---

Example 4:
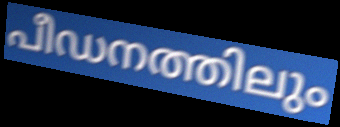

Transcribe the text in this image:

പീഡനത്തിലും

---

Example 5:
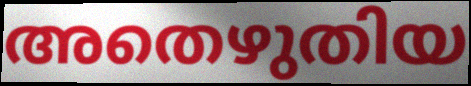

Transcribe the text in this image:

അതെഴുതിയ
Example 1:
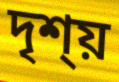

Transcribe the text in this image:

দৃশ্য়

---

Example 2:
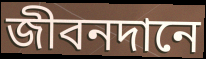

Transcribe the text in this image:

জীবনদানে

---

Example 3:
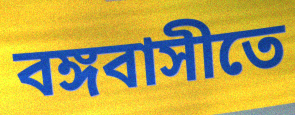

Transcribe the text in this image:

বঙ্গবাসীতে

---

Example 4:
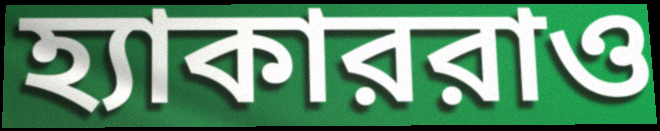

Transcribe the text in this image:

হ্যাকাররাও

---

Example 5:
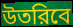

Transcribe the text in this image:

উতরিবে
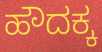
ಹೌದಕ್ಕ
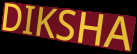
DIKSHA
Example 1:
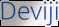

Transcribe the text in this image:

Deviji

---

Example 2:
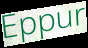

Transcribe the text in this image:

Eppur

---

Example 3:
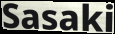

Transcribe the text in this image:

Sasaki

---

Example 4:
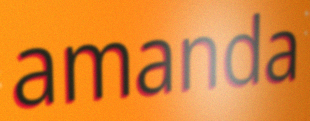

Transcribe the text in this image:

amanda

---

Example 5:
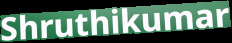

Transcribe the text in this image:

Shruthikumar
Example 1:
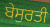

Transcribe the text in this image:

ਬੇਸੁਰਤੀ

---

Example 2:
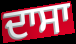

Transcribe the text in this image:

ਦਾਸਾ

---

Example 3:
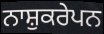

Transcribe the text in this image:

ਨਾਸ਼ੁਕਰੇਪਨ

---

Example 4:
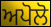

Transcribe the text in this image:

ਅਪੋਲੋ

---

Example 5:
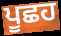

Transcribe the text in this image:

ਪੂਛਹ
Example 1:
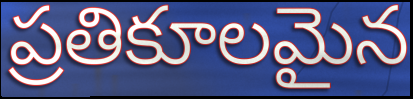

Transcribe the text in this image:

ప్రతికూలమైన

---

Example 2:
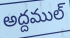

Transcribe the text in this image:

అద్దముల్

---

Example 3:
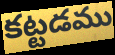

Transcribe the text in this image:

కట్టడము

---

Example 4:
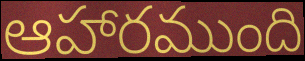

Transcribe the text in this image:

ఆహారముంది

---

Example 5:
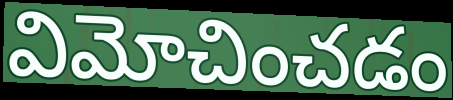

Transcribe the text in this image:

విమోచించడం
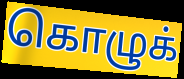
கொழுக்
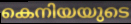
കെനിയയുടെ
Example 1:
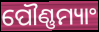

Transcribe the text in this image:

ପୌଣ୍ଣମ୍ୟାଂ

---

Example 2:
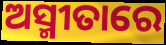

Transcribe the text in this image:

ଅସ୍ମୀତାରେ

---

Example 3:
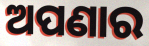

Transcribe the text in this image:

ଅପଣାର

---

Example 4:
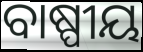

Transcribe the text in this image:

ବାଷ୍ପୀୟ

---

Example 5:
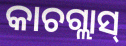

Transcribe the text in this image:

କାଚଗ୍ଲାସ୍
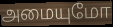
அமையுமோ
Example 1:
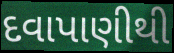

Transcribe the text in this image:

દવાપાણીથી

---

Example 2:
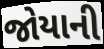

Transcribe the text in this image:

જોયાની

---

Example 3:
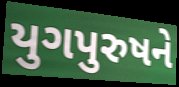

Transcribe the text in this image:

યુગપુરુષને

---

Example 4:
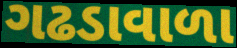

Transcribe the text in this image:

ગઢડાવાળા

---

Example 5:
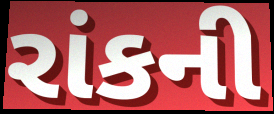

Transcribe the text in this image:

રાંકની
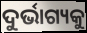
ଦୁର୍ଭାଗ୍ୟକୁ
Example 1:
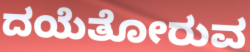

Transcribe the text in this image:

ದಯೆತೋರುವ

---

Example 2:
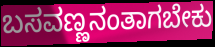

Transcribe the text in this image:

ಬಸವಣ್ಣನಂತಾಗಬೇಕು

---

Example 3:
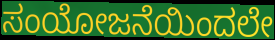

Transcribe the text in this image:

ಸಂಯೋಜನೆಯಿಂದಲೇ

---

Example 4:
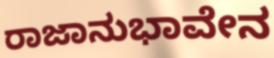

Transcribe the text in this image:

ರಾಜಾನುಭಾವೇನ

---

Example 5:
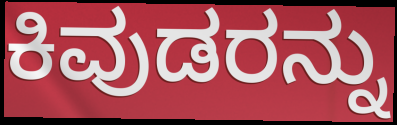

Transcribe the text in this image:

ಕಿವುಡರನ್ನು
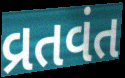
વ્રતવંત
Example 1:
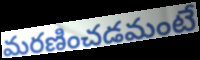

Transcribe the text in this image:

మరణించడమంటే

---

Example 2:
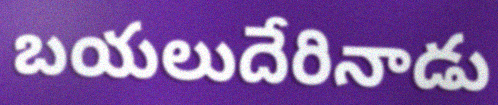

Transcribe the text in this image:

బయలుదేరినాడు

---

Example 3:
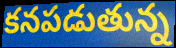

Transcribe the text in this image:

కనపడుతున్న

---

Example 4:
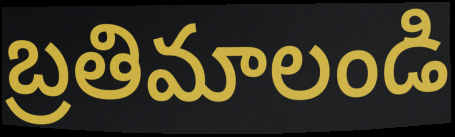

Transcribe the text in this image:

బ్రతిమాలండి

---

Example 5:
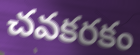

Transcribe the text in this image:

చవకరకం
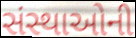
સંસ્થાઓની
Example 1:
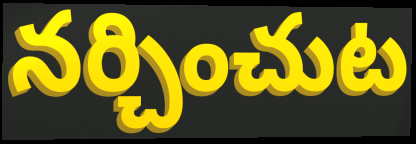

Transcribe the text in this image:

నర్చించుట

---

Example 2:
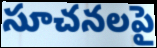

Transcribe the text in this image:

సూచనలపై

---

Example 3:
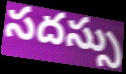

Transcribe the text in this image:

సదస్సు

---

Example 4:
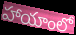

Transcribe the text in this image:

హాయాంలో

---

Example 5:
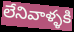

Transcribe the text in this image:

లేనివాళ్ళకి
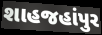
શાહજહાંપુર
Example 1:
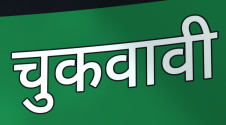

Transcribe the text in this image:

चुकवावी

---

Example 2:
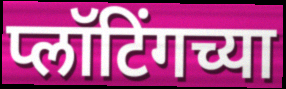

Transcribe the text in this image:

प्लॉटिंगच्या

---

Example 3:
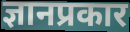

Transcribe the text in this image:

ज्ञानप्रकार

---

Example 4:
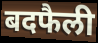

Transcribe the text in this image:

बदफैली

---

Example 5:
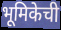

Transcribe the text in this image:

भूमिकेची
------------------------------------------------------------
GOAL OF THE EXERCISE ::
Exact copy, no pictures: please print every record above as written.

EXERCISE SOLUTION ::
---

Example 4:

Transcribe the text in this image:

പീഡനത്തിലും

---

Example 5:

Transcribe the text in this image:

അതെഴുതിയ
Example 1:

Transcribe the text in this image:

দৃশ্য়

---

Example 2:

Transcribe the text in this image:

জীবনদানে

---

Example 3:

Transcribe the text in this image:

বঙ্গবাসীতে

---

Example 4:

Transcribe the text in this image:

হ্যাকাররাও

---

Example 5:

Transcribe the text in this image:

উতরিবে
ಹೌದಕ್ಕ
DIKSHA
Example 1:

Transcribe the text in this image:

Deviji

---

Example 2:

Transcribe the text in this image:

Eppur

---

Example 3:

Transcribe the text in this image:

Sasaki

---

Example 4:

Transcribe the text in this image:

amanda

---

Example 5:

Transcribe the text in this image:

Shruthikumar
Example 1:

Transcribe the text in this image:

ਬੇਸੁਰਤੀ

---

Example 2:

Transcribe the text in this image:

ਦਾਸਾ

---

Example 3:

Transcribe the text in this image:

ਨਾਸ਼ੁਕਰੇਪਨ

---

Example 4:

Transcribe the text in this image:

ਅਪੋਲੋ

---

Example 5:

Transcribe the text in this image:

ਪੂਛਹ
Example 1:

Transcribe the text in this image:

ప్రతికూలమైన

---

Example 2:

Transcribe the text in this image:

అద్దముల్

---

Example 3:

Transcribe the text in this image:

కట్టడము

---

Example 4:

Transcribe the text in this image:

ఆహారముంది

---

Example 5:

Transcribe the text in this image:

విమోచించడం
கொழுக்
കെനിയയുടെ
Example 1:

Transcribe the text in this image:

ପୌଣ୍ଣମ୍ୟାଂ

---

Example 2:

Transcribe the text in this image:

ଅସ୍ମୀତାରେ

---

Example 3:

Transcribe the text in this image:

ଅପଣାର

---

Example 4:

Transcribe the text in this image:

ବାଷ୍ପୀୟ

---

Example 5:

Transcribe the text in this image:

କାଚଗ୍ଲାସ୍
அமையுமோ
Example 1:

Transcribe the text in this image:

દવાપાણીથી

---

Example 2:

Transcribe the text in this image:

જોયાની

---

Example 3:

Transcribe the text in this image:

યુગપુરુષને

---

Example 4:

Transcribe the text in this image:

ગઢડાવાળા

---

Example 5:

Transcribe the text in this image:

રાંકની
ଦୁର୍ଭାଗ୍ୟକୁ
Example 1:

Transcribe the text in this image:

ದಯೆತೋರುವ

---

Example 2:

Transcribe the text in this image:

ಬಸವಣ್ಣನಂತಾಗಬೇಕು

---

Example 3:

Transcribe the text in this image:

ಸಂಯೋಜನೆಯಿಂದಲೇ

---

Example 4:

Transcribe the text in this image:

ರಾಜಾನುಭಾವೇನ

---

Example 5:

Transcribe the text in this image:

ಕಿವುಡರನ್ನು
વ્રતવંત
Example 1:

Transcribe the text in this image:

మరణించడమంటే

---

Example 2:

Transcribe the text in this image:

బయలుదేరినాడు

---

Example 3:

Transcribe the text in this image:

కనపడుతున్న

---

Example 4:

Transcribe the text in this image:

బ్రతిమాలండి

---

Example 5:

Transcribe the text in this image:

చవకరకం
સંસ્થાઓની
Example 1:

Transcribe the text in this image:

నర్చించుట

---

Example 2:

Transcribe the text in this image:

సూచనలపై

---

Example 3:

Transcribe the text in this image:

సదస్సు

---

Example 4:

Transcribe the text in this image:

హాయాంలో

---

Example 5:

Transcribe the text in this image:

లేనివాళ్ళకి
શાહજહાંપુર
Example 1:

Transcribe the text in this image:

चुकवावी

---

Example 2:

Transcribe the text in this image:

प्लॉटिंगच्या

---

Example 3:

Transcribe the text in this image:

ज्ञानप्रकार

---

Example 4:

Transcribe the text in this image:

बदफैली

---

Example 5:

Transcribe the text in this image:

भूमिकेची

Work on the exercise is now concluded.